Mittlerweile weiß fast jeder, was unter diesem Begriff zu verstehen ist, aber kaum jemand hört wirklich zu. Niemand beschäftigt sich mit den Taten, niemand mit der Seele der Opfer. Kaum ein Täter hat Konsequenzen zu erwarten und doch ist es das Schlimmste, was Kindern in der Schule passieren kann.

Wie verkraftet es ein junger Mensch, wenn sich andere gezielt gegen ihn stellen, nur weil sie sich überlegen fühlen oder Langeweile haben? Was macht das aus einem Kind, das noch nicht weiß, wer es ist und wie es damit umgehen soll?

 

Lotta bezeichnet die Grundschuljahre als die schönsten vier Jahre ihres Lebens. In dieser Zeit war ihr Welt noch in Ordnung, sie liebte es, neue Dinge zu lernen, und sog das Wissen förmlich in sich auf.
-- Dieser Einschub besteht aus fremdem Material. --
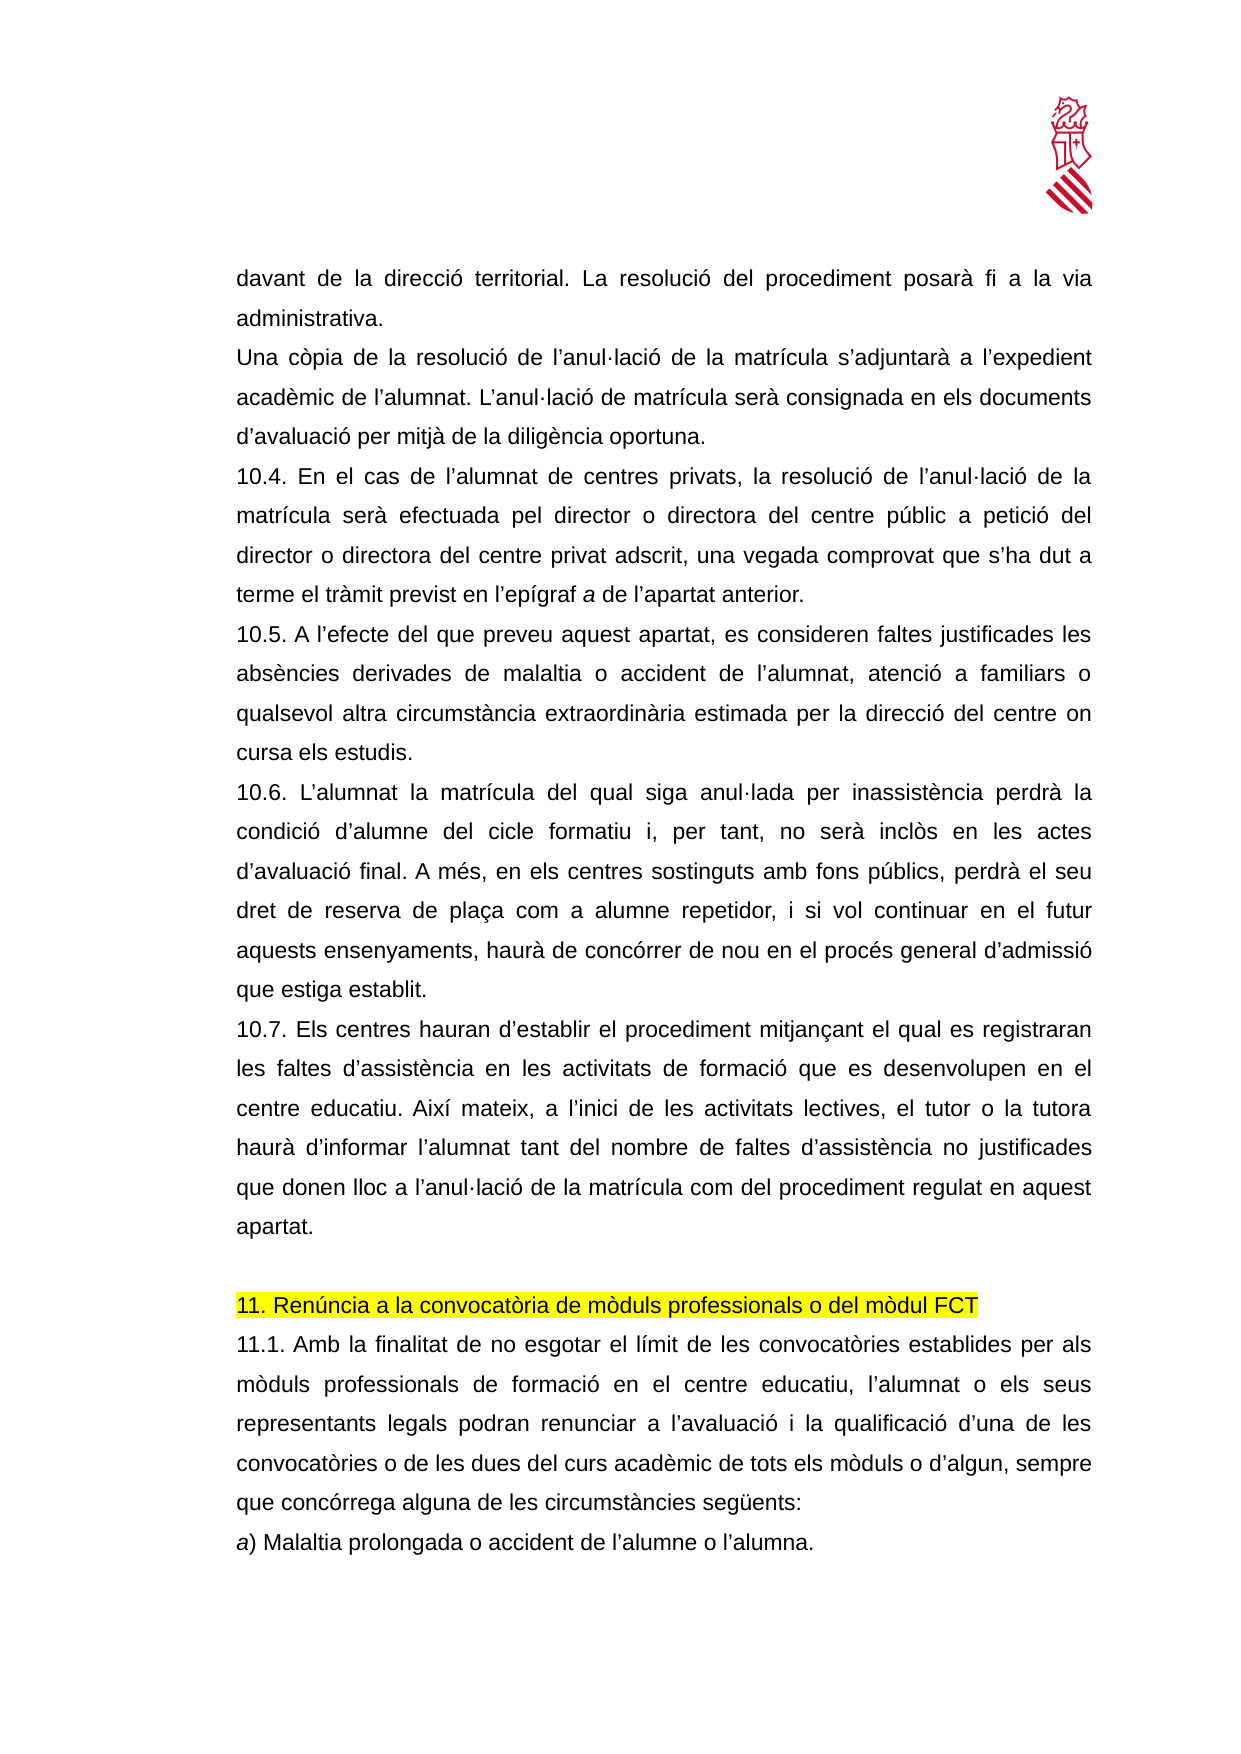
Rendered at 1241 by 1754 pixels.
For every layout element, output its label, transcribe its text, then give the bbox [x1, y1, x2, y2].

text 10.7. Els centres hauran d’establir el procediment mitjançant el qual es registraran les faltes d’assistència en les activitats de formació que es desenvolupen en el centre educatiu. Així mateix, a l’inici de les activitats lectives, el tutor o la tutora haurà d’informar l’alumnat tant del nombre de faltes d’assistència no justificades que donen lloc a l’anul·lació de la matrícula com del procediment regulat en aquest apartat. [236, 1016, 1093, 1239]
picture [1045, 95, 1093, 214]
text 10.5. A l’efecte del que preveu aquest apartat, es consideren faltes justificades les absències derivades de malaltia o accident de l’alumnat, atenció a familiars o qualsevol altra circumstància extraordinària estimada per la direcció del centre on cursa els estudis. [236, 621, 1093, 766]
text 11.1. Amb la finalitat de no esgotar el límit de les convocatòries establides per als mòduls professionals de formació en el centre educatiu, l’alumnat o els seus representants legals podran renunciar a l’avaluació i la qualificació d’una de les convocatòries o de les dues del curs acadèmic de tots els mòduls o d’algun, sempre que concórrega alguna de les circumstàncies següents: [236, 1331, 1093, 1516]
text a) Malaltia prolongada o accident de l’alumne o l’alumna. [236, 1529, 1093, 1555]
text Una còpia de la resolució de l’anul·lació de la matrícula s’adjuntarà a l’expedient acadèmic de l’alumnat. L’anul·lació de matrícula serà consignada en els documents d’avaluació per mitjà de la diligència oportuna. [236, 344, 1093, 450]
text davant de la direcció territorial. La resolució del procediment posarà fi a la via administrativa. [236, 265, 1093, 331]
text 11. Renúncia a la convocatòria de mòduls professionals o del mòdul FCT [236, 1292, 1093, 1318]
text 10.4. En el cas de l’alumnat de centres privats, la resolució de l’anul·lació de la matrícula serà efectuada pel director o directora del centre públic a petició del director o directora del centre privat adscrit, una vegada comprovat que s’ha dut a terme el tràmit previst en l’epígraf a de l’apartat anterior. [236, 463, 1093, 608]
text 10.6. L’alumnat la matrícula del qual siga anul·lada per inassistència perdrà la condició d’alumne del cicle formatiu i, per tant, no serà inclòs en les actes d’avaluació final. A més, en els centres sostinguts amb fons públics, perdrà el seu dret de reserva de plaça com a alumne repetidor, i si vol continuar en el futur aquests ensenyaments, haurà de concórrer de nou en el procés general d’admissió que estiga establit. [236, 779, 1093, 1002]
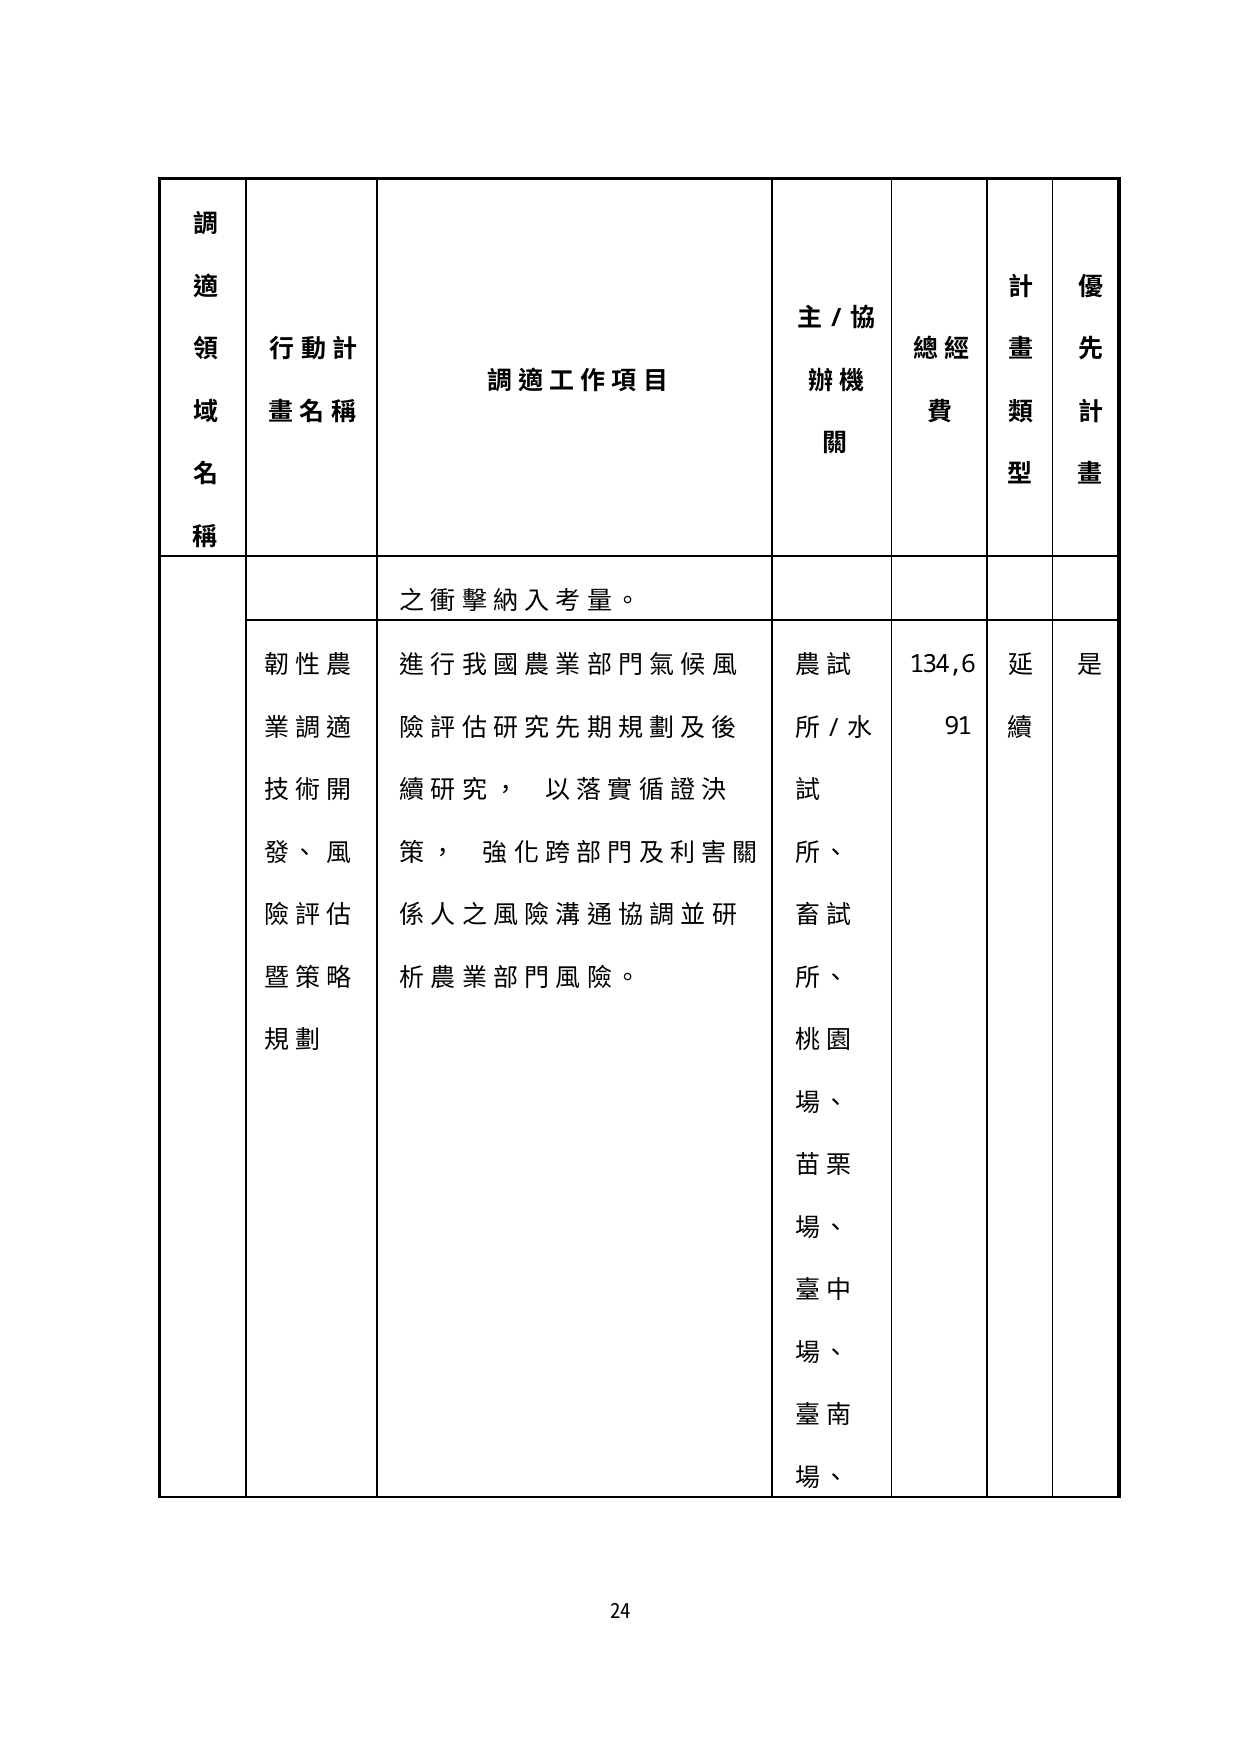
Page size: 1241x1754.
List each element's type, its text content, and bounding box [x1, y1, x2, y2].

table_cell [773, 557, 891, 619]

Lotta war beliebt und unternahm viel mit Freundinnen.

 

All das hatte ein Ende, als Lotta auf die Realschule wechselte. Weil ihre beste Freundin das Gymnasium besuchte, war Lotta von heute auf morgen auf sich allein gestellt. Dennoch kommt sie trotz Ausgrenzungen anfangs zurecht.

Ihre schlimmsten Jahre sollen die achte und neunte Klasse werden. Vier ihrer Mitschülerinnen grenzen Lotta nicht nur aus, sondern beginnen gezielt, sie kaputtzumachen. Reißzwecken auf ihrem Stuhl, dumme Sprüche und sogar Drohungen sind ihre Mittel.

 

»In den zwei Jahren haben vier Mädchen es geschafft, mich kaputtzumachen. Und das alles nur mit Worten. Ich habe nur noch funktioniert.«

 

Mit zwei Situationen hat Lotta noch heute zu kämpfen. Zum einen die Drohung, man würde ihre Schwester entführen, zum anderen diese Aussage, die einen Tag nach Halloween getroffen wurde:

 

»Wir hätten uns gestern auch eine Maske aufsetzen und sie umbringen können. Es wäre niemandem aufgefallen.«

 

Für Lotta beginnt eine Zeit der Angst. Sie hat Panik in die Schule zu gehen, fährt andere Wege nach Hause und kämpft auch mit gesundheitlichen Folgen. Magen- und Kopfschmerzen waren nur ein Teil, die seelischen Schäden waren größer.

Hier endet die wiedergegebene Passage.